Si tuviera que reducir o dejar en un puñado mi catálogo de paisajes privados, me quedaría con media docena de imágenes modestas, casi vulgares, y desde luego incomprensibles para cualquiera que suela vincular estos recuerdos a una estética de tarjeta postal (como hizo, en el verano de hace dos años, un conocido diario madrileño): la calle Fernando el Santo en Gijón, con sus chalecitos de vigas cilíndricas y sus muretes encalados, por donde pasábamos una y otra vez para ir al colegio, y que moría en un amplio descampado de ortigas y varas de oro que ahora, veinticinco años más tarde, es suelo de urbanizaciones y avenidas relucientes; la arboleda de avellanos y laureles tiznados junto a una vía de tren abandonada, en Grandpont, la pequeña reserva de pájaros que había detrás de casa en Oxford; la quietud verde y ordenada de campus universitario de la calle Samaria, o la Avenida de Nazaret, en Madrid, bajo la luz anaranjada de una tarde de julio, mientras buscaba por buscar, casi por aburrimiento, algún cartel de «Se vende»… Estampas íntimas, medio alucinadas, que han quedado en el recuerdo como escaleras hacia el asombro: la sensación de algo que súbitamente se amplía y se retira, como haciendo sitio a un aire más intenso, más punzante. Un asombro retraído, lejos de toda noción de trascendencia, que no llama la atención y que se disipa tan pronto se intenta estudiarlo o incluso acercarse a él, como un animal asustadizo.

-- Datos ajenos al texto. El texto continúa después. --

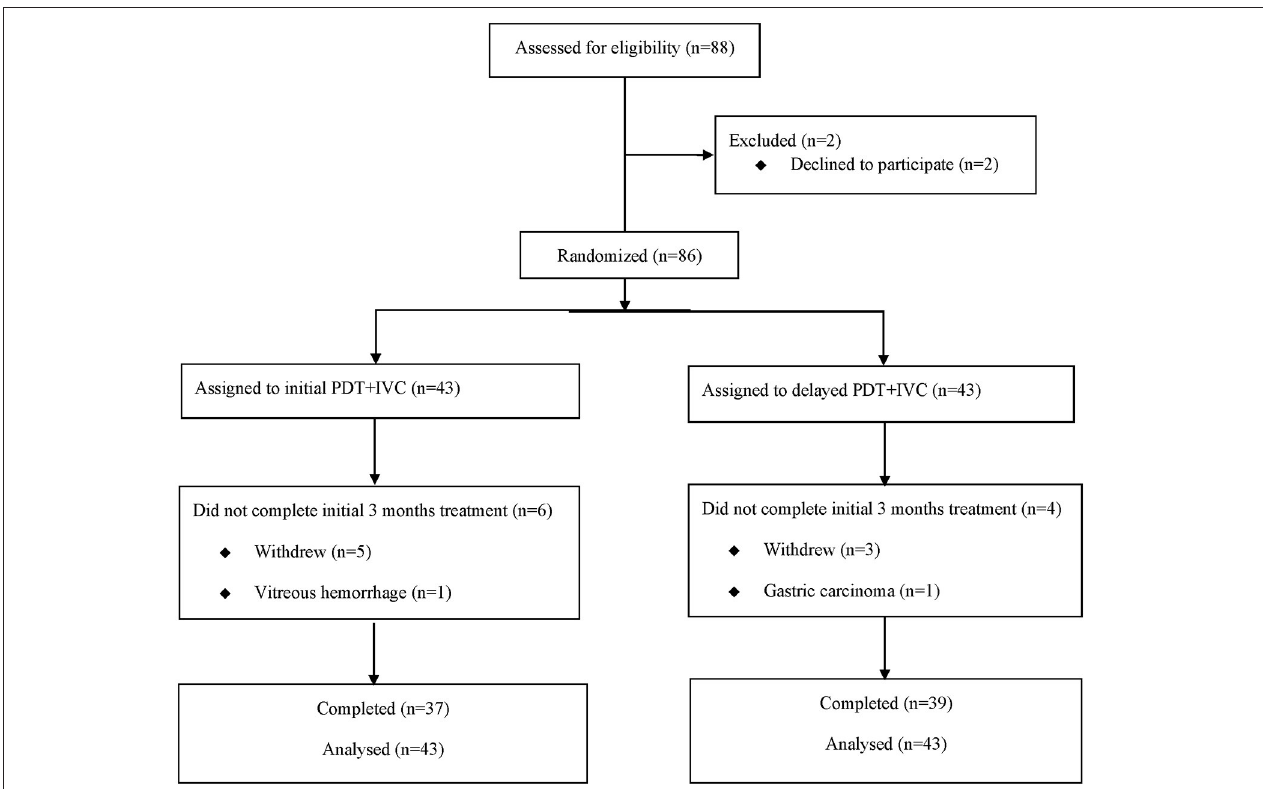
FIGURE 1 | Consolidated Standards of Reporting Trials (CONSORT) diagram showing progress of patients through the study. PDT, photodynamic therapy; IVC, intravitreal injection of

Durante un tiempo me inquietó no conocer su sentido, si es que lo tenía. ¿Cuál era su origen, qué circunstancias propiciaban su aparición? La curiosidad no ha remitido, aunque ahora matizada por una indiferencia paciente que se complace en el recuerdo, en contar y repasar las estampas que ha ido almacenando sin esfuerzo. Porque no hubo, no hay esfuerzo: se diría que este asombro, esta percepción casi pasiva de alerta y plenitud que regresa sin aviso, es un hilo que ensarta cada imagen como la cuenta de un collar. Hay una existencia ahí, o una forma de desligarse de ella para leerla de otro modo, desde la distancia o el ángulo abarcador de la perspectiva. Una alegría, también, como si por un momento las piezas del rompecabezas encajaran, como si pudiera respirar mejor, más anchamente. Un indicio de cumplimiento.